I wonder what she’d do if I just took off. If, by the time she was ready for work, I just wasn’t here.
It’s too late for her to get someone to cover her shift. And there’s no one to take care of the girls at short notice, not that she can afford to pay a sitter anyway.
So she’ll lose her job if she doesn’t go, or she’ll have to ship the girls off to Damien. Which is not an option.
There’s no choice about it. I have to stay home tonight.
I knock my head against the wall and listen to the creak of the steps as Rosie climbs them.
Just my luck.
If the mysterious sand sculptress shows at the bonfire and I’m not there, she’s going to think I’m an ass. She probably won’t go, anyway, but wouldn’t this be the one night the stars aligned? And I’m stuck here playing nanny on Carpenter Street.
Now I’ll never know if she cared enough to meet me or not. I’ll never know if she was interested. And worse yet, she won’t know that I am.
I close my eyes as Chatham Claiborne fades off into the distance behind me.
Unreachable.
It’s better if I forget she was there at all.
’Cause if she was, she’ll be leaving soon anyway. This town isn’t like Key West, San Diego, or other places people visit and fall in love with. No one vacations here and decides to stay forever in a place like this.
M i r a g e
I lit out just as soon as Rosie returned from work this morning, and I’ve been with Aiden ever since. We’re on the bluffs behind Aiden’s dad’s house, wat
ching the sun creep down the horizon. It’s one of those great nights when a deep violet sky meets a fiery tangerine of sunset.
I’ve been gone from Carpenter Street for over sixteen hours now.

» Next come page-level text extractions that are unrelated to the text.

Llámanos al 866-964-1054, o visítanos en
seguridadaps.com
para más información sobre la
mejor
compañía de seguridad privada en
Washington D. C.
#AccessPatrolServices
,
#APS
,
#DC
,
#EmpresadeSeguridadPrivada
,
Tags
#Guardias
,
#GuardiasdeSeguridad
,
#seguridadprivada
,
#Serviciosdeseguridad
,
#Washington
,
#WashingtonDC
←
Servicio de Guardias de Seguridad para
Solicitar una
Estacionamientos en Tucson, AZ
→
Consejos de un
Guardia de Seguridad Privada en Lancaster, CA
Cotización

Yeah, ground me. Go ahead, Rosie. You gotta sleep sometime, and once you’re down for the count, I’m out the door.
Not that she likely got much rest, once the twins started making a ruckus around six or seven. But that’s her problem.
I bring the weed to my lips, inhale, and pass it back.
Then I see her—Chatham Claiborne—do a double take, and realize she’s not there. I know my mind is playing tricks on me.
“It’s the weed.” Aiden’s always trying to explain the inexplicable. And what he can’t explain, he makes up for in entertaining bullshit. “Good shit.”
Yeah, but I’ve smoked good weed before, and never has it left me seeing things that aren’t there. I have to wonder if Rachel Bachton’s parents feel the same way . . . if they see their daughter in crowds of people, but only in momentary glimpses . . . if by the time they focus on what they thought they saw, she’s gone.
The thought occurs to me: one of my sisters could be snatched if I’m not careful. My heart quickens with the sheer terror of it.
Could anything be more terrifying than not knowing where your kid is? Not knowing what she’s had to endure at the hands of some psychopathic sicko?
Could anything be worse than knowing your kid is gone because you happened to look away for just a second?
“It’s a little Purple Gorilla and a little Banana Haze,” Aiden’s saying. “That’s why you get the aftertaste.”
Purple Gorilla. Banana Haze. “Who names this shit?”
“I don’t know, but I want that job.” He takes a hit and passes the J to me. “I think I’d go with motor oil hum, or mindjam.”
Good to know he’s thinking about it. Aiden’s father, a botanist, is one of those pro-legalization advocates, and he just took a job as a grower in a lab out in Colorado. This means Aiden very well could land a job naming pot strains if he follows in his father’s footsteps.